Cruz e Souza no Rio de Janeiro
(Salomão Rovedo)
A presença no Rio de Janeiro do poeta Cruz e Sousa (1861-1898), foi de decepções e intenso mal-estar. Apesar de ser uma capital moderna, não estava infensa a receber com hostilidade as pessoas da província. O poeta esperava que a capital do país, uma cidade intelectualizada, moderna, reconheceria o seu talento. Na primeira vinda, ele bem que tentou se estabelecer, mas foram tempos de portas fechadas, de dificuldades e poucos amigos. Conheceu Nestor Vítor, grande amigo, fiel divulgador de sua obra.

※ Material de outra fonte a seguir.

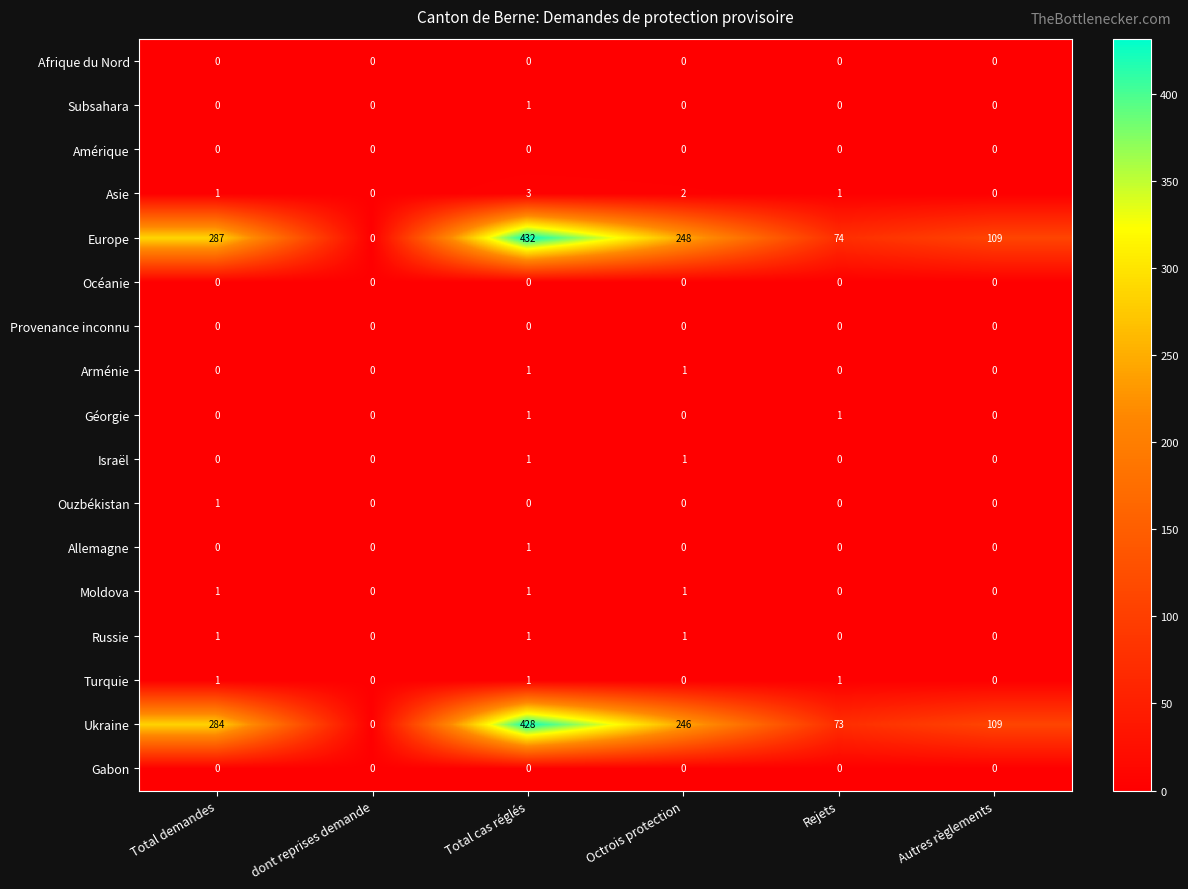

What is the difference between the Europe values at dont reprises demande and Rejets?

74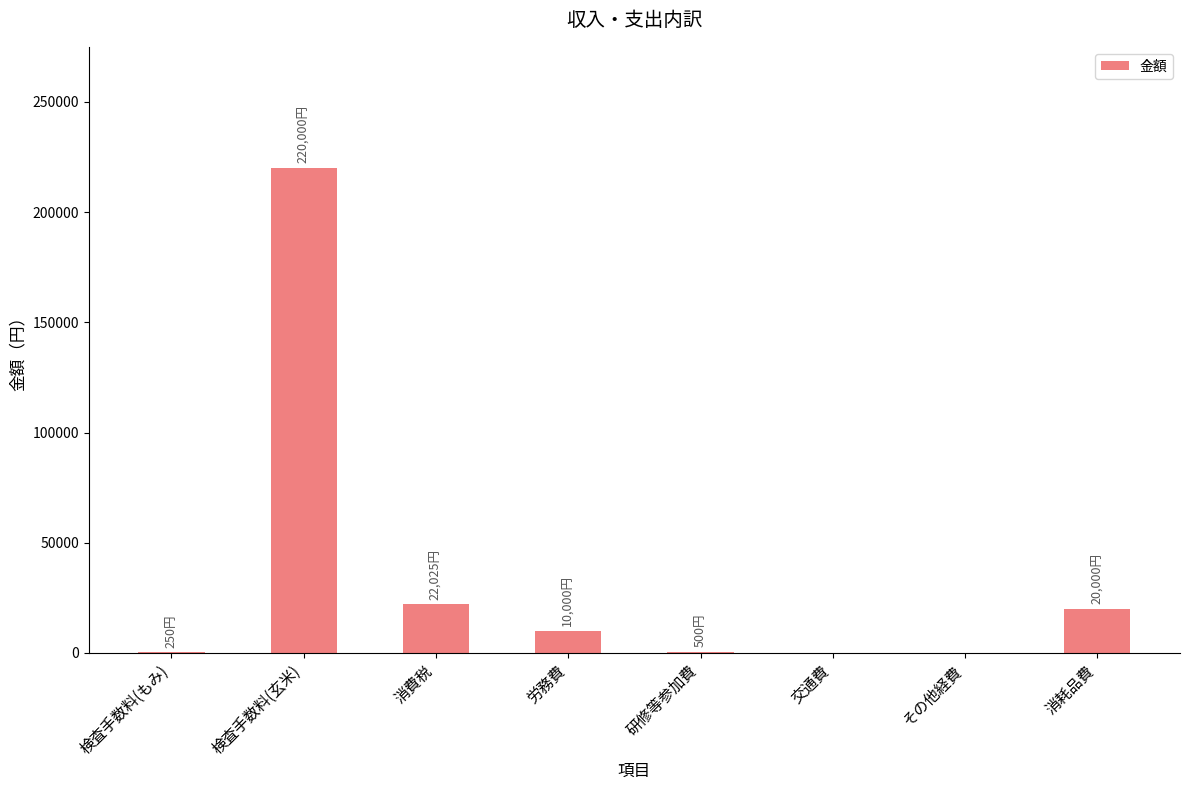

The chart shows a value of 500 at 研修等参加費. True or false?

True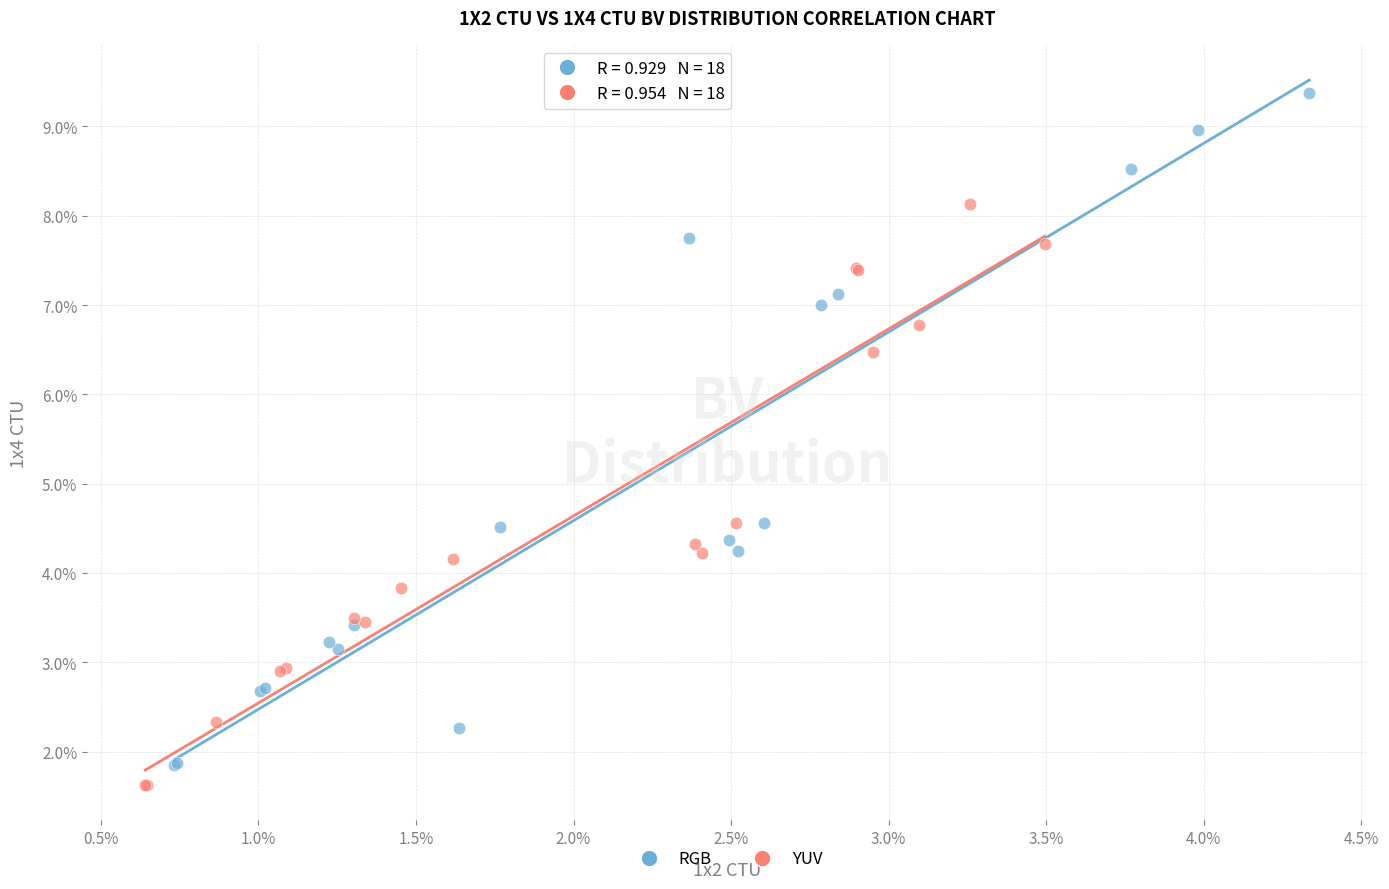

Which series reaches the maximum Y coordinate?

RGB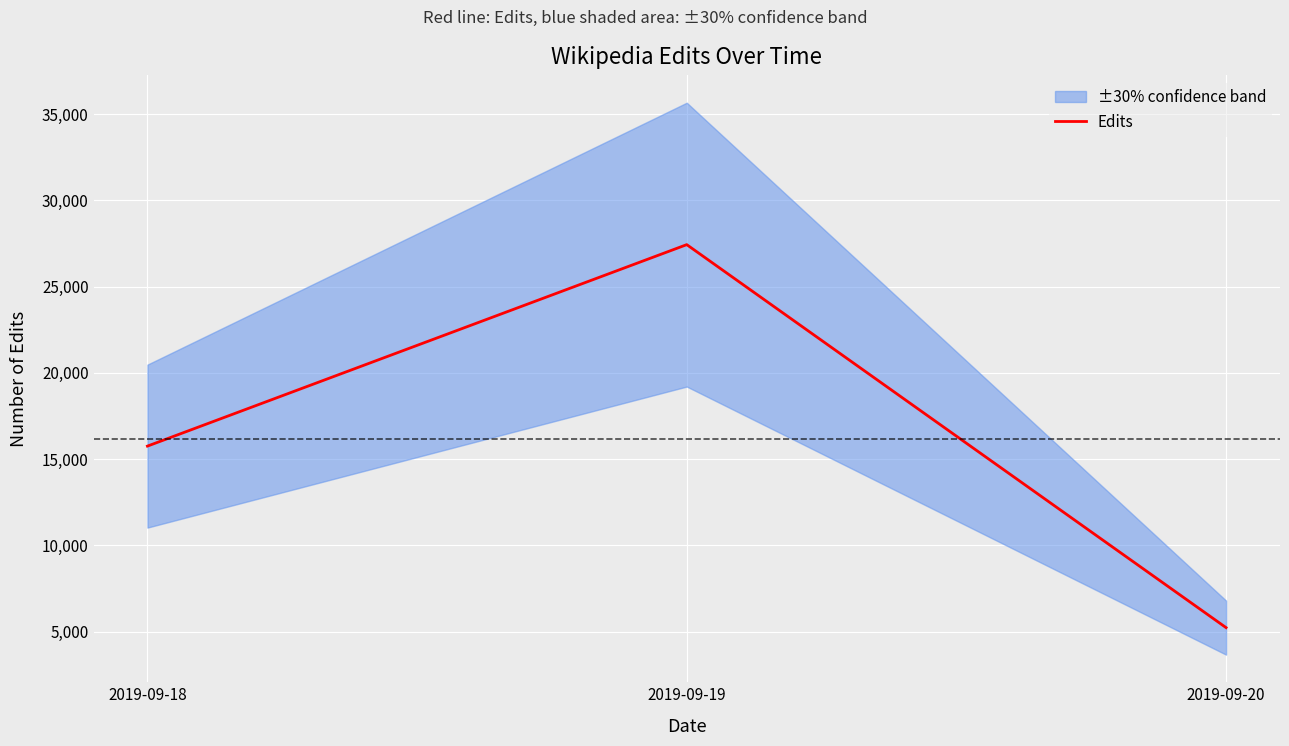

What is the average value?

16137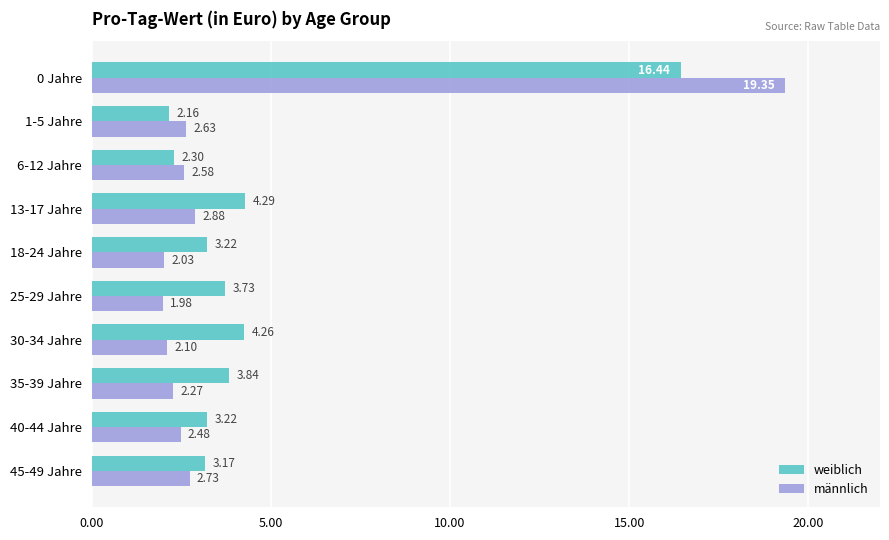

Which series has the largest range (max minus min)?

männlich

A Confeitaria Colombo na época tinha ares de Academia de Letras. Lá dentro, Cruz e Souza conversa com Oscar Rosas. Graças a ele e a outros, como Emiliano Perneta, o poeta conseguiu se fixar no Rio de Janeiro. O movimento literário vigente é o Parnasianismo. Os “poetas oficiais” reconhecidos e consagrados, são na verdade uma tríade: Olavo Bilac, Raimundo Corrêa e Alberto de Oliveira, donos de uma poesia voltada para a objetividade pictórica de sabor neoclássico, que prima pelo culto à forma.
Nesse meio, Cruz e Sousa foi o seu tanto parnasiano, esteta da Arte pela Arte, cruza espadas com o grupo, mas quem pode negar a semelhança entre seus versos e os parnasianos, à preocupação com a composição, a forma, tão tipicamente locais? Quem pode ignorar a sensualidade, sinestésica, cuja característica se mostra exatamente o oposto à impassibilidade parnasiana? A poesia de Cruz e Souza está a um passo da sublimação, a um segundo da ascese, a um degrau da transcendência. O poeta sabe que, “para atingir o mundo das essências, é preciso primeiramente destruir o mundo concreto”
O poeta, no limiar entre o fora e o dentro de si, o fora e o dentro da arte. Sente os impulsos, a inspiração, entre lisonjeado e envergonhado, Cruz e Sousa emudece. Mantém a atitude reservada e desconfiada diante do que não reconhece. Recusa homenagens, mas não pode adiar a necessidade urgente de dinheiro: os 250 mil réis mensais de salário não chegam para o aluguel, o sustento dos filhos e para o tratamento da saúde que não ia bem. Apenas o amigo Nestor Vítor repara no olhar opaco, no tom baixo da voz, na perda de peso, na angústia e dependência do cargo medíocre e burocrático, que o obrigava a escrever até às altas horas da noite.
Apresentado ao admirado Alphonsus de Guimarães, Cruz e Sousa declama alguns poemas. Os que ouvem percebem que a poesia apresenta temas de sofrimento, de morte, de redenção. Realizado, Alphonsus de Guimarães se recolhe. Viu realizado o desejo de conhecer o “Cisne Negro”. Agora pode voltar para Mariana e viver escrevendo poemas. O grupo se desfaz. Cruz e Sousa parte para casa, sem o dinheiro de que precisava.
Algum tempo depois, Cruz e Souza não tem mais nada a pedir, nem dinheiro. Pressente que percorre a última caminhada. Confia ao parceiro que sempre esteve a seu lado, Nestor Vítor, a trilogia de sonetos “Pacto das Almas”, em que professa a crença no encontro com o amigo em outra dimensão e o volume inédito de poemas em prosa “Evocações”. É uma despedida, o poeta sente o agravamento da tuberculose, que causa sofrimento e traz a morte.
Somente quando a portadora de avisos – aquela que não manda aviso – cerrou as pálpebras do poeta que os admiradores se deram conta que perdiam um grande homem. Surpresa, a cidade se comoveu. Para Nestor Vítor, o amigo fiel, divulgador de sua obra, sobrou a obrigação de acender as velas ao lado da fotografia em sépia colocada numa mesinha ao lado do corpo.